Listed Building – Grade II*
- Official name: Kelmscott House
- Designated: 17 June 1954
- Reference no.: 1193040

= Kelmscott House =

Georgian brick mansion in London, England

Kelmscott House is Grade II* listed Georgian brick mansion at 26 Upper Mall in Hammersmith, overlooking the River Thames. Built in about 1785, it was the London home of English textile designer, artist, writer and socialist William Morris from 1878 to 1896.

Originally called The Retreat, Morris renamed it after the Oxfordshire village of Kelmscott, where he had leased Kelmscott Manor as a country retreat since June 1871.

Nearby, Morris began his "adventure in printing" with his private press, the Kelmscott Press, which he started at 16 Upper Mall in 1891.

==Previous owners==
The property was once owned by Sir Francis Ronalds' family. In 1816, he built the first electric telegraph in its garden.
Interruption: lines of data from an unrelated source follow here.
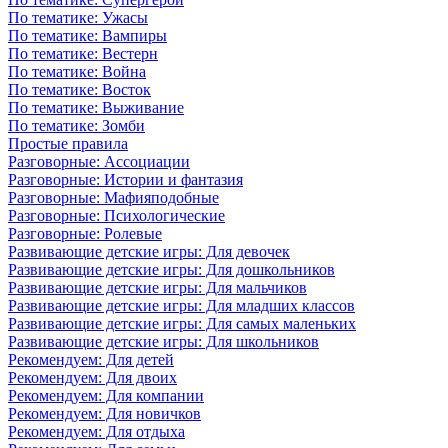
По тематике: Ужасы
По тематике: Вампиры
По тематике: Вестерн
По тематике: Война
По тематике: Восток
По тематике: Выживание
По тематике: Зомби
Простые правила
Разговорные: Ассоциации
Разговорные: Истории и фантазия
Разговорные: Мафияподобные
Разговорные: Психологические
Разговорные: Ролевые
Развивающие детские игры: Для девочек
Развивающие детские игры: Для дошкольников
Развивающие детские игры: Для мальчиков
Развивающие детские игры: Для младших классов
Развивающие детские игры: Для самых маленьких
Развивающие детские игры: Для школьников
Рекомендуем: Для детей
Рекомендуем: Для двоих
Рекомендуем: Для компании
Рекомендуем: Для новичков
Рекомендуем: Для отдыха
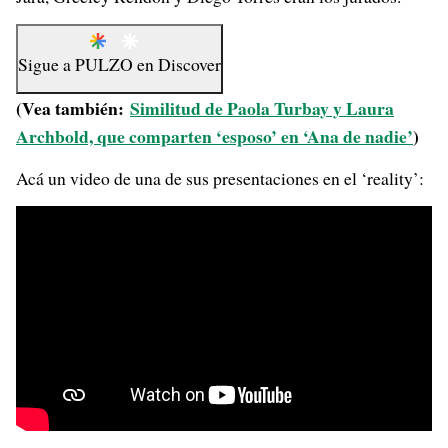
Sigue a
PULZO
en
Discover
(Vea también:
Similitud de Paola Turbay y Laura
Archbold, que comparten ‘esposo’ en ‘Ana de nadie’
)
Acá un video de una de sus presentaciones en el ‘reality’:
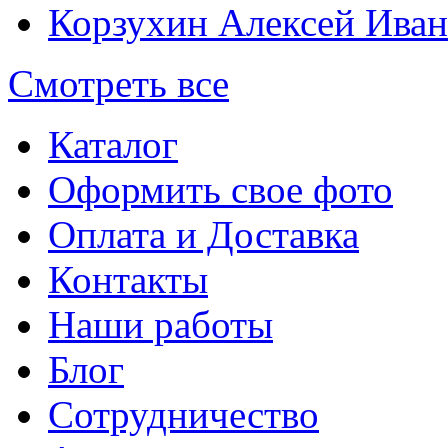
Корзухин Алексей Ива
Смотреть все
Каталог
Оформить свое фото
Оплата и Доставка
Контакты
Наши работы
Блог
Сотрудничество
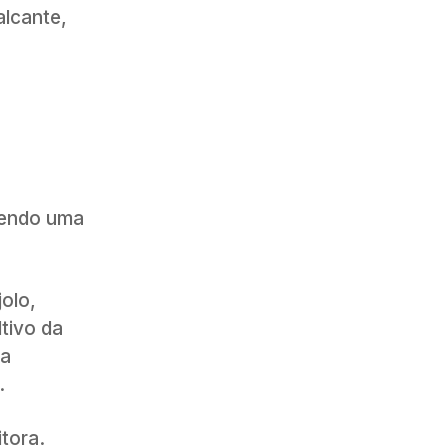
alcante,
azendo uma
jolo,
tivo da
 a
.
itora.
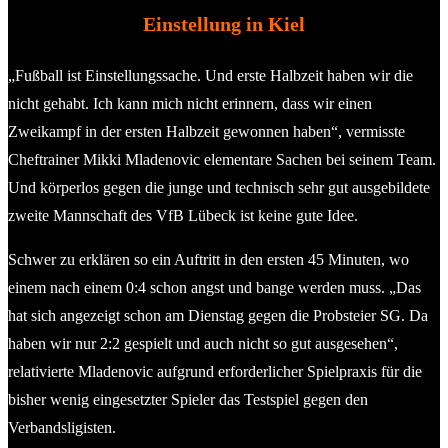
Einstellung in Kiel
„Fußball ist Einstellungssache. Und erste Halbzeit haben wir die
nicht gehabt. Ich kann mich nicht erinnern, dass wir einen
Zweikampf in der ersten Halbzeit gewonnen haben“, vermisste
Cheftrainer Mikki Mladenovic elementare Sachen bei seinem Team.
Und körperlos gegen die junge und technisch sehr gut ausgebildete
zweite Mannschaft des VfB Lübeck ist keine gute Idee.
Schwer zu erklären so ein Auftritt in den ersten 45 Minuten, wo
einem nach einem 0:4 schon angst und bange werden muss. „Das
hat sich angezeigt schon am Dienstag gegen die Probsteier SG. Da
haben wir nur 2:2 gespielt und auch nicht so gut ausgesehen“,
relativierte Mladenovic aufgrund erforderlicher Spielpraxis für die
bisher wenig eingesetzter Spieler das Testspiel gegen den
Verbandsligisten.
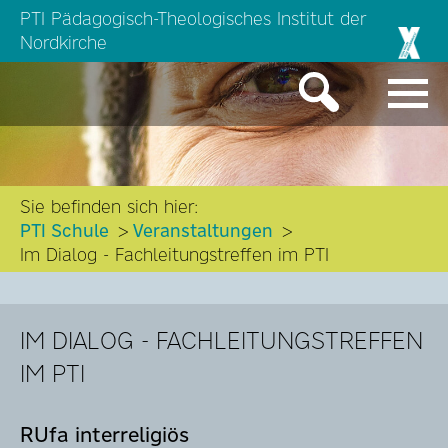
PTI Pädagogisch-Theologisches Institut der
Nordkirche
Sie befinden sich hier:
PTI Schule
Veranstaltungen
Im Dialog - Fachleitungstreffen im PTI
IM DIALOG - FACHLEITUNGSTREFFEN
IM PTI
RUfa interreligiös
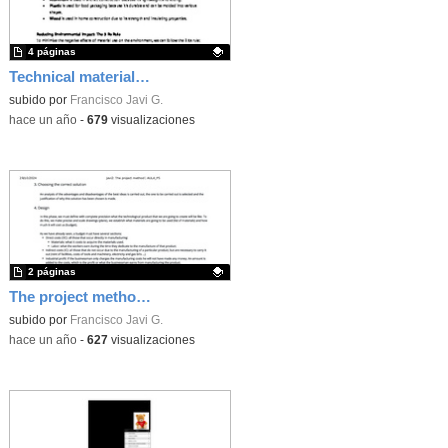
4 páginas
Technical materials and their environmental effect
Contenido educativo.
subido por
Francisco Javi G.
-
hace un año
-
679
visualizaciones
2 páginas
The project method. TEDI theory 2º ESO
Contenido educativo.
subido por
Francisco Javi G.
-
hace un año
-
627
visualizaciones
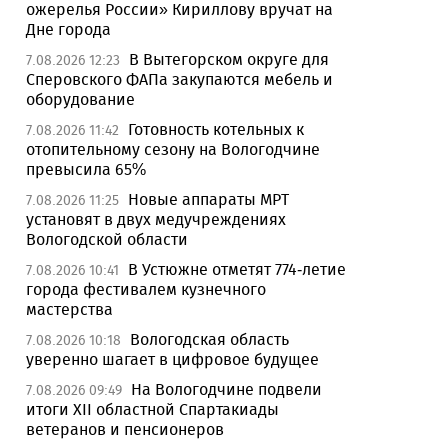
ожерелья России» Кириллову вручат на
Дне города
В Вытегорском округе для
7.08.2026 12:23
Сперовского ФАПа закупаются мебель и
оборудование
Готовность котельных к
7.08.2026 11:42
отопительному сезону на Вологодчине
превысила 65%
Новые аппараты МРТ
7.08.2026 11:25
установят в двух медучреждениях
Вологодской области
В Устюжне отметят 774-летие
7.08.2026 10:41
города фестивалем кузнечного
мастерства
Вологодская область
7.08.2026 10:18
уверенно шагает в цифровое будущее
На Вологодчине подвели
7.08.2026 09:49
итоги XII областной Спартакиады
ветеранов и пенсионеров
From 1867, then called The Retreat, it was the family home of poet, minister and novelist George MacDonald who wrote two of his most popular children's books, At the Back of the North Wind (1871) and The Princess and the Goblin (1873), there.

It was the London home of English textile designer, artist, writer and socialist William Morris from October 1878 until his death in October 1896.

==Today==
The building is a private house, though the basement and coach house entrance serve as headquarters of the William Morris Society, whose premises are open to the public on Thursday and Saturday afternoons.

The William Morris Society temporarily re-formed the local branch of the Socialist League (UK, 1885) to participate in the 2011 London anti-cuts protest. The banner was paraded again on 20 October 2012.